Clint and Maggie Eastwood donate 79 acres to Big Sur Land Trust

Gift will restore Carmel River Flood Plain. CARMEL, Calif. A land gift two decades in the making has come to fruition. On Tuesday, a ceremony was held to celebrate Clint and Maggie Eastwood's donation of 79 acres of their Odello East property to the Big Sur Land Trust. In 1997, the Eastwoods donated 49 acres of Odello East to the trust, but this second donation took a bit longer to organise.

"You think a gift would be easy. You'd think somebody would just snatch it up and say 'thank you,'" Eastwood said after the ceremony.


The gift will preserve the open space and restore the Carmel River Flood Plain. Big Sur Land Trust plans to remove the levee and add new flood channels. The project will benefit wildlife habitats in the lower Carmel River and Carmel River Lagoon.The trust will also put in a public trail going from Carmel River Beach all the way to Palo Corona Regional Park. Restoring the flood plain will also protect the Mission Fields neighbourhood and Rio Road area from flooding if the Central Coast ever sees a season with as much rainfall as it saw in 1995 and 1998.



"It took out the whole neighbourhood down there and across the intersection, millions of dollars in expenses," Eastwood said about past flooding.

As part of the deal, the California Department of Transportation has agreed to allow a section of Highway 1 to be replaced with a new causeway and bridge, allowing floodwaters to flow under Highway 1 and out to sea. Clint Eastwood and his former wife Maggie have a long history of protecting land from development on the Central Coast.

"That way, when I come back to it, it always looks the same," Eastwood said.
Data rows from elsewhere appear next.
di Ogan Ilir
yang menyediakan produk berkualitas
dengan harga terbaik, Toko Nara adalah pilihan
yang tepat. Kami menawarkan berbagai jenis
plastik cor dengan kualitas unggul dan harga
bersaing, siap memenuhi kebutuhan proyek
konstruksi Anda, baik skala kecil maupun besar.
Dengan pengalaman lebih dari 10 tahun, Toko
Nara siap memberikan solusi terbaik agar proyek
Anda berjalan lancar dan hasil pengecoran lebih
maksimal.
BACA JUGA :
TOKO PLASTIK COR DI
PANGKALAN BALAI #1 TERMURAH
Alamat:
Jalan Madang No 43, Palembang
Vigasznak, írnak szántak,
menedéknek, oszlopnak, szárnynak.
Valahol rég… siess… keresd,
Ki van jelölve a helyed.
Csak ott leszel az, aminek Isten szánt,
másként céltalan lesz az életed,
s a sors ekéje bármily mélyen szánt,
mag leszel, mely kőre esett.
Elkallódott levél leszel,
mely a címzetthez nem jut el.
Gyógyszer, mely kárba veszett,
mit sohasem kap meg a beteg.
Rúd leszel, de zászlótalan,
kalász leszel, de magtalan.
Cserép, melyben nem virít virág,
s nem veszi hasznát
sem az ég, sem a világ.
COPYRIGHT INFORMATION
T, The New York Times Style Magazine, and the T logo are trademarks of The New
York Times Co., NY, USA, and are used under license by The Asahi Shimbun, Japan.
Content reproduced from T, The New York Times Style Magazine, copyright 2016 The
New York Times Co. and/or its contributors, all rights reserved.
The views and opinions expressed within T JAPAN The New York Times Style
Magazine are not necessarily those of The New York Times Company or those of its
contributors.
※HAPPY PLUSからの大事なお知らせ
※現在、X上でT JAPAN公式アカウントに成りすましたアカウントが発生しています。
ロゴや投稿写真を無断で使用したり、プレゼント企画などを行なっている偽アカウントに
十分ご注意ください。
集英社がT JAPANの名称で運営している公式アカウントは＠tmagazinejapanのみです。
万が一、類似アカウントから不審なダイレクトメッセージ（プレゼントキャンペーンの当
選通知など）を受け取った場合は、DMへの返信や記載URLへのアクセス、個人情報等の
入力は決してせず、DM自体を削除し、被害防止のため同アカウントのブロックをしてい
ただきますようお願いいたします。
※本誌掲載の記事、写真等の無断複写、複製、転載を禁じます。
The Eastwoods sold hundreds of acres to the county in the Malpaso Creek deal, preserving the area as open space decades ago. The two then used funds from the sale to buy the Odello East property where there were plans to build a subdivision in the 1990s. Instead of moving forward with development plans, the Eastwoods have kept the land as is, while still making smart business decisions. Part of the reason it took almost 20 years to gift the second Odello parcel is because the water entitlements issue was being worked out at the state and local level. According to county supervisor Dave Potter, Malpaso Water Company was formed this year and Eastwood kept a portion of the water from Odello.

"I kept a certain amount for myself -- probably enough to cover the expenses," he said.

Potter said Malpaso Water Company will sell the water to people wanting to build on existing lots of record in the Carmel area. To do it, the State Water Resources Control Board had to give the okay, and Potter credits California Secretary for Natural Resources John Laird with pushing it through.

"He will still be making money, which is important, but then the property can go to the public, and he is compensated accordingly," Potter said.

Potter has helped work on the gift, which has involved multiple agencies, including the Monterey
County, California State Parks, CalTrans and the Big Sur Land Trust. Potter said Malpaso Water Company will also help people to build in places in which they haven't been able to build for years.
"If you look in Carmel, there are lots that have been sitting empty for years, and now all of a sudden there is a sold sign on it that's because they have water for it now," he said.
Potter has been working on the deal since his first term in office. He is leaving his seat as District 5 supervisor after 20 years of service and Odello will be part of the legacy he leaves.

"I am very proud of it. It is great to have something you can actually look back on and say, 'I participated in this,'" Potter said.

As with other gifts the Eastwoods have made, they will receive a tax break. According to newspaper articles written in the 1990s, the two received a $6 million write-off for the 49-acre gift. It is unclear what the break will be for the 79 acres. But for Eastwood, the real motivation for giving the land seems to be keeping the Central Coast as is.


"If I came along and saw a development there, that would break my heart, you know," Eastwood said.